Analysis: The view from Afghanistan on Obama's speech

A fateful decision for the land that will pay the greatest price on a troop increase.
Jean MacKenzie
A U.S. Army soldier takes a photo of the eyes of an Afghan man at a checkpoint near of the Forward Operating Base Tillman, Nov. 24, 2009. (Bruno Domingos/Reuters) Click to enlarge photo

KABUL, Afghanistan — President Barack Obama’s announcement on troop strength will be just as eagerly awaited in Kabul as it will be in Washington, D.C., but the stakes are very different here.

Capitol Hill politicos will debate the pros and cons while calculating the partisan benefits of their position; Afghans are trying to figure out which option gives them the best chance of staying alive.

More troops mean more fighting, with more civilian casualties. This is the unfortunate “mathematics of death” pointed out in an earlier March interview by Brigadier General Richard Blanchette, who was spokesman for NATO in Afghanistan at the time.

U.S. and Afghan military analysts seem to agree that a staged withdrawal of U.S. troops would almost certainly mean a return to civil war, as newly empowered “warlords,” backed by American money and might, gear up for battle with their long-time foe, the Taliban.

It is an unenviable dilemma, both for Obama, who has to sell his choice to an increasingly skeptical American public, and for Afghan President Hamid Karzai, who is trying to hold his fragile country together.

Afghans are historically allergic to foreign military presence, as witnessed by centuries of history. This latest engagement bears little difference to previous incursions in the Afghan mind, despite rhetoric emphasizing “democracy” and “progress.” Given their recent fraud-stained presidential elections, Afghans are fast developing an aversion to democracy itself, which many see as a rather cruel trick being played on them by a cynical international community and a local puppet regime.
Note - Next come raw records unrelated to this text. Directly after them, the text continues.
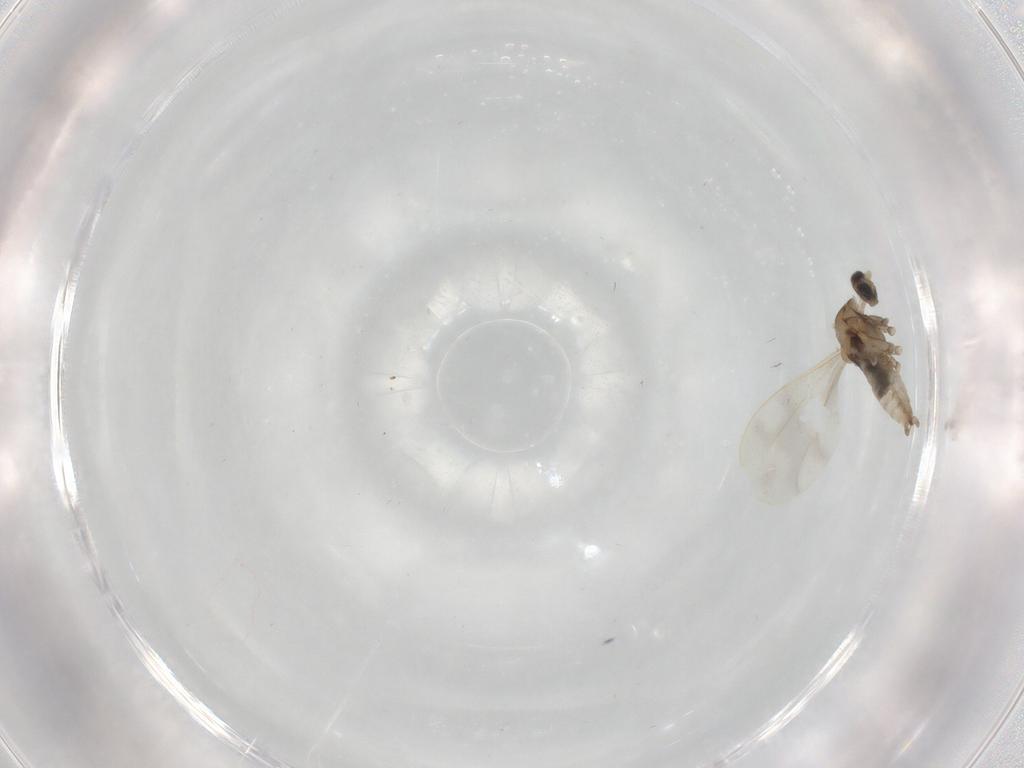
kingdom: Animalia
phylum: Arthropoda
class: Insecta
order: Diptera
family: Cecidomyiidae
NATO commander General Stanley McChrystal’s new counter-insurgency strategy, which puts protection of the civilian population center stage, relies on the assumption that those very civilians support the Taliban only out of fear. If the local population can be convinced that their government, backed by the international community, will help and protect them, they will cease to provide shelter to the insurgents. Then the military can mop up the opposition and commence the job of helping the locals to develop a stable, productive society.

It sounds good on paper, but begins to fall apart almost as soon as boots hit the ground.
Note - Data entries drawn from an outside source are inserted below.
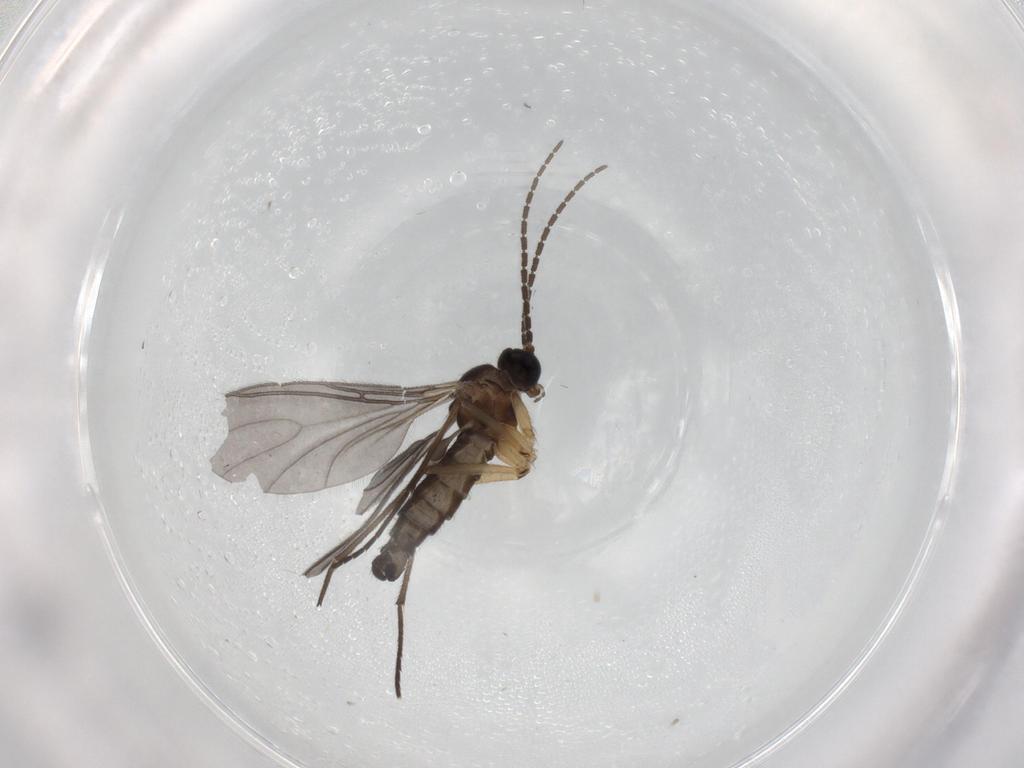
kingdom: Animalia
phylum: Arthropoda
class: Insecta
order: Diptera
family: Sciaridae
In much of southern Afghanistan, where the bulk of the new troops will be deployed, the Taliban dominates not only through outright intimidation, but perhaps more often because people have no faith in the central government and actively hate the foreign military presence. In most cases, they are turning to the Taliban as the best of a very bad set of choices.

At the end of the day, Afghans are a pragmatic lot; if the troops can rout the insurgents, deliver massive aid, bully the central government into a less corrupt and more responsive pose, they will tolerate their presence. The enthusiasm and hope with which U.S. troops were welcomed in 2001 is testimony to this attitude. The problem is that eight years of non-performance have made the Afghans wary of foreign promises. And Obama’s emphasis on an “exit strategy” is likely to reinforce their cynicism.

The famous Taliban dictum “you have the clocks, we have the time” is quite understandable to a population that senses that the U.S. and their faltering allies may not be around to protect them in one, five or 10 years’ time. The Taliban, on the other hand, aren’t going anywhere.